The forest deepened, and with it, the silence thickened — not a silence of peace, but one pregnant with old breath, as if the world itself were holding in a cough too ancient to release.
Ash clung to Arin's skin like forgotten prayers. Every tree was gray and blackened, some hollowed as if burned from within. There were no chirping birds, no scuttling of insects. Even the wind dared not move.
He reached a clearing. In its center stood a stone dais — cracked, weathered, and inscribed with symbols that pulsed faintly under the falling dusk. Six obsidian pillars encircled it like a cage, each etched with sigils that whispered in languages no mortal had spoken in ten thousand years.
Arin narrowed his eyes.
He felt it now — the old array. Its breath was like a heartbeat beneath the soil. Not active… but aware. Waiting.
Then the voice came.
Not from around him, but from beneath him.
"You carry no sect's mark. You speak no oath of blood. Yet you seek the fire of trial?"
It echoed like molten thunder.
Arin didn't flinch.
"I seek nothing," he replied. "But if fate lays a path, I will walk it. Even if it leads into death's throat."
The ground trembled. From the center of the dais, a black flame rose — silent and cold, casting no light, yet illuminating everything. The six pillars flared. Symbols lit up like a constellation, and suddenly the clearing wasn't forest anymore.
Arin stood at the edge of a vast chasm. The world had shifted.
There was no sky. No trees.

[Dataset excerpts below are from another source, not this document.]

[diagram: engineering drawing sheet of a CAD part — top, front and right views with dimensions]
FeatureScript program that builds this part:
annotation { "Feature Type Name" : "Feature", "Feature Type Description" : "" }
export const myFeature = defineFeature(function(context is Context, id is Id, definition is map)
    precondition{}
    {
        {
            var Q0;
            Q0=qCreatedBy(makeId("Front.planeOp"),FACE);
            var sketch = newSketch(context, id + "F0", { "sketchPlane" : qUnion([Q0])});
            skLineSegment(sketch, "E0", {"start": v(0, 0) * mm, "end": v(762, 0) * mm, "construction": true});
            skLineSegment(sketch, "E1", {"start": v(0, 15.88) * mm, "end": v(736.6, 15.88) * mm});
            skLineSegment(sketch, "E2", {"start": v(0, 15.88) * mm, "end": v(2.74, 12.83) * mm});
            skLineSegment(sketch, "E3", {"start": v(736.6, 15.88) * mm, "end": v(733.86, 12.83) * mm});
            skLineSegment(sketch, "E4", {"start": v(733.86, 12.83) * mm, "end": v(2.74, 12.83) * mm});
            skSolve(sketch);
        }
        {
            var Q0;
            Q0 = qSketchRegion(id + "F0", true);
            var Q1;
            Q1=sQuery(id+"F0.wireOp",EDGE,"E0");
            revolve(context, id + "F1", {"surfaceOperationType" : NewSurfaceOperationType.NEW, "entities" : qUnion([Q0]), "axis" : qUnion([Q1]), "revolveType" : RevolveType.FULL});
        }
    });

Just a shattered platform suspended above a storm of void — swirling crimson clouds and broken stars below.
A single figure stood across him — not living, not dead.
It wore a robe of silken shadow, its face masked with polished bone. A sword floated beside it — curved, breathing, its edge humming with whispers.

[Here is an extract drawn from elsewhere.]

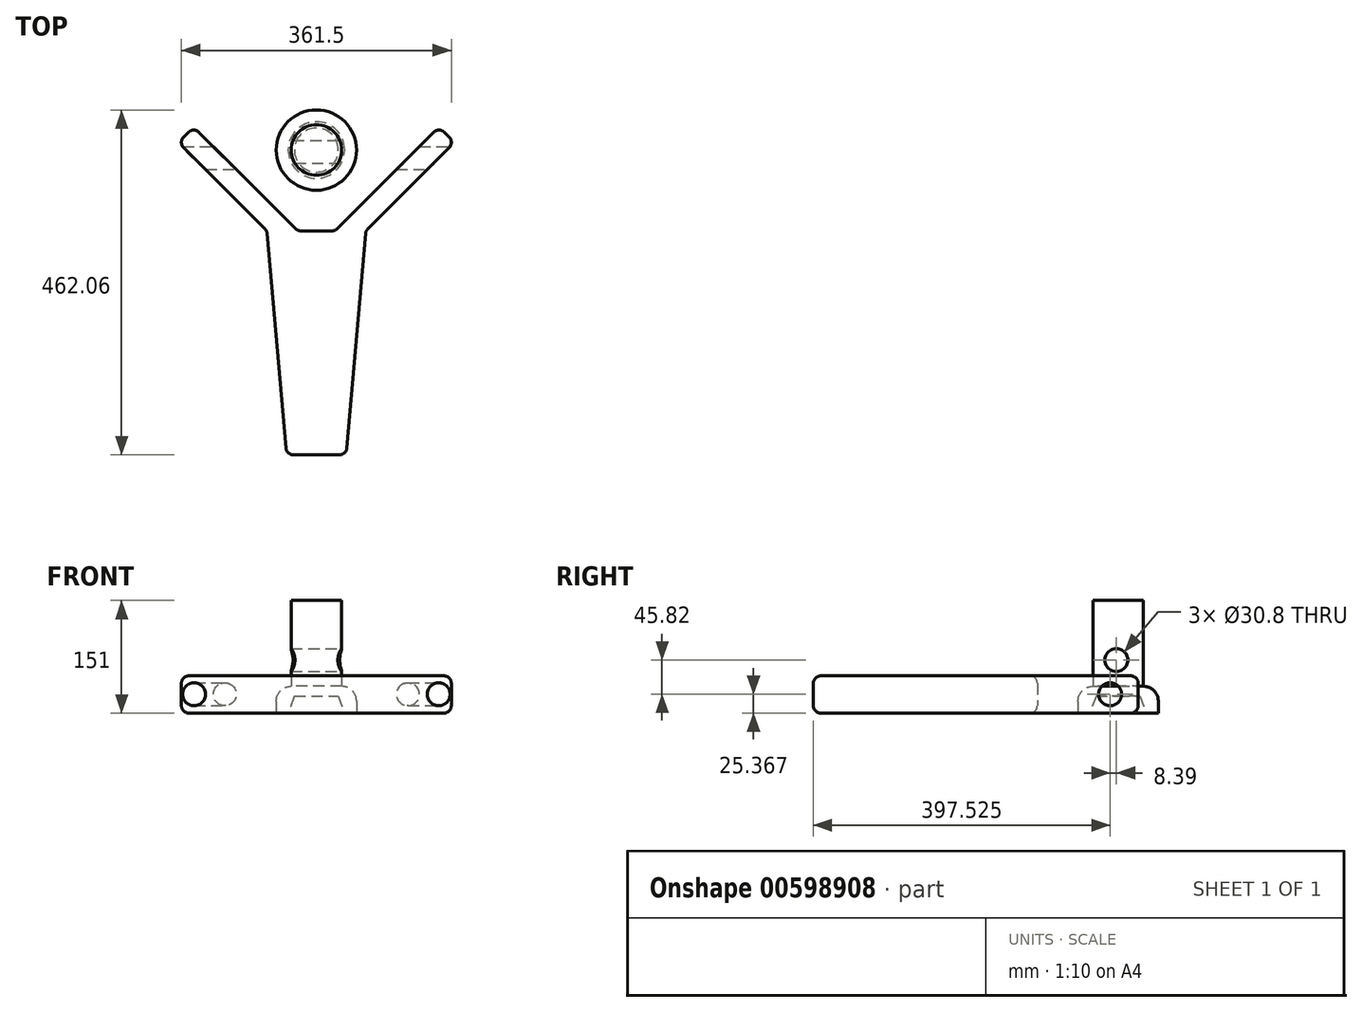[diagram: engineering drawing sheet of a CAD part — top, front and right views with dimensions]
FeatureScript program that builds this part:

"Trial of the Nameless Flame," the figure intoned. "One test. One sword. Survive."
Without a pause, it raised its hand.
The sword vanished — and reappeared behind Arin.
He turned.
It struck.
Steel met bone.
He dodged — barely. The blade grazed his cheek, leaving behind not blood, but glowing ash. Pain lanced through him, deep and cold.

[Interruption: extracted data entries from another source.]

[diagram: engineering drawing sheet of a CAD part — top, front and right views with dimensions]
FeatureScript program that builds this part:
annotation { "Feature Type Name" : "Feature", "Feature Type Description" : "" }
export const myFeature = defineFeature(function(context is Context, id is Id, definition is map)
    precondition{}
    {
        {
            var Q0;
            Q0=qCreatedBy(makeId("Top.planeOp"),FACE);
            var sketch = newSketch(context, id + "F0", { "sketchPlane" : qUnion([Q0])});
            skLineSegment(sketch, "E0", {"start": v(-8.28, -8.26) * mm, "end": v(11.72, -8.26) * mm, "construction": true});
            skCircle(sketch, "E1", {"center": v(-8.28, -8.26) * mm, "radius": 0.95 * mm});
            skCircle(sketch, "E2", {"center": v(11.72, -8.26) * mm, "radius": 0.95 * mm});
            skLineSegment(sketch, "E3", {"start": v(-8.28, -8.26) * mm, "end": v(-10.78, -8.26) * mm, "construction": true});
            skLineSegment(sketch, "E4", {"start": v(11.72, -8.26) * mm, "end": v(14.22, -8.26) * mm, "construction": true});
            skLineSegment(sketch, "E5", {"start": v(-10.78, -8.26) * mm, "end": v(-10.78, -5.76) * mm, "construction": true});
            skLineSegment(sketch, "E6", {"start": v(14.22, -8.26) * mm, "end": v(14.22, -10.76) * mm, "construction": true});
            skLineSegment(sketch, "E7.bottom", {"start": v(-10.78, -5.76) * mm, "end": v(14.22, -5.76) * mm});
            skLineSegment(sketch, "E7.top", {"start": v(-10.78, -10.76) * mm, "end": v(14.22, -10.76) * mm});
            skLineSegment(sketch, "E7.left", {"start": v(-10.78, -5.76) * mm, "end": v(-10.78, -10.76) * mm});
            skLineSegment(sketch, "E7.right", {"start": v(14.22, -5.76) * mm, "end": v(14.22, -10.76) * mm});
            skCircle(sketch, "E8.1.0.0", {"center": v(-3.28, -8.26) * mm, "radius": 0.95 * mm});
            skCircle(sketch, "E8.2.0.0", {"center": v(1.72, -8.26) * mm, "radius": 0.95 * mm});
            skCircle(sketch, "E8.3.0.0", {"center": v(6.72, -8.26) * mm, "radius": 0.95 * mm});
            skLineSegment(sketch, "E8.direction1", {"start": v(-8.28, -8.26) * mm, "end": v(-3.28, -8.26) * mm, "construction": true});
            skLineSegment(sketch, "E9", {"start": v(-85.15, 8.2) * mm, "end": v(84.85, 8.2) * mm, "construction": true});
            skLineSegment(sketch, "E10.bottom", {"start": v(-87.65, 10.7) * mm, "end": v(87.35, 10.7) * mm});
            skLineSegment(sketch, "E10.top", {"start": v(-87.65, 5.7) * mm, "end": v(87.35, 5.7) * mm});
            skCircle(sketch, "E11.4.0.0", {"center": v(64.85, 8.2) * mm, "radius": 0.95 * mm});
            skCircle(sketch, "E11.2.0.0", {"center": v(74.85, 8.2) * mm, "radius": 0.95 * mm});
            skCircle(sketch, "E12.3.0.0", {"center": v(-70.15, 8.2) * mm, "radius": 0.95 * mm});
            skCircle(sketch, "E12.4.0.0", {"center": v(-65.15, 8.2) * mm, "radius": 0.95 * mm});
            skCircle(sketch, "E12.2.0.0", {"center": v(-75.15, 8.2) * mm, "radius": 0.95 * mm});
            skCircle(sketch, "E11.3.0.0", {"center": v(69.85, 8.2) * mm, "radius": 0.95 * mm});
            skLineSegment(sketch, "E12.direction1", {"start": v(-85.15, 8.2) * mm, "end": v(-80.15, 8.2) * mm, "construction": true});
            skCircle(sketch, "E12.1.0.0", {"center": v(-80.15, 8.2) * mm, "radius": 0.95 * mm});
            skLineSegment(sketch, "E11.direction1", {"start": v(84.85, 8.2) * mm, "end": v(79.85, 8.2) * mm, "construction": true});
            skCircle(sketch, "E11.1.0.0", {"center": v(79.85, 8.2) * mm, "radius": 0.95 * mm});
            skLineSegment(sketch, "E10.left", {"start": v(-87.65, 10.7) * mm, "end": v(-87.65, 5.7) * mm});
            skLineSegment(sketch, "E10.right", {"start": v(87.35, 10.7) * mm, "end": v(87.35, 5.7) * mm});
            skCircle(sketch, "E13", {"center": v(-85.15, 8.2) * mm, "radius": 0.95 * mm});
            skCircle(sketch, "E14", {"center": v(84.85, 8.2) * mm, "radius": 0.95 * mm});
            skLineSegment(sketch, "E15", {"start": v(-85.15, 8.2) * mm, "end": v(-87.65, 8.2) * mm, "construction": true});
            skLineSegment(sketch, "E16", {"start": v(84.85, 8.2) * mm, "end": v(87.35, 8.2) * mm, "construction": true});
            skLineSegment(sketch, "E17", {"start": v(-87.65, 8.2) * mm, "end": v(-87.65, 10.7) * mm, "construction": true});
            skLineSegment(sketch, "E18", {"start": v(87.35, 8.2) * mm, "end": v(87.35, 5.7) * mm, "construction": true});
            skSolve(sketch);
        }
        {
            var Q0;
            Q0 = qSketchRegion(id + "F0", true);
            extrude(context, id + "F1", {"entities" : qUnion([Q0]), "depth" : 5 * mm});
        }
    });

This was no ordinary blade. It cut spirit as much as flesh.
The masked figure did not move, but the sword kept striking — intelligent, relentless. A trial not of strength, but instinct.
Arin's breaths deepened. He tapped the ground with his heel — and leapt. His broken sword unsheathed. Its core glimmered faintly — despite the fracture.
The sword clashed mid-air.
Ash burst like petals.
The masked figure finally moved. With a gesture, a second sword appeared — this one of frozen wind. The Trial had truly begun.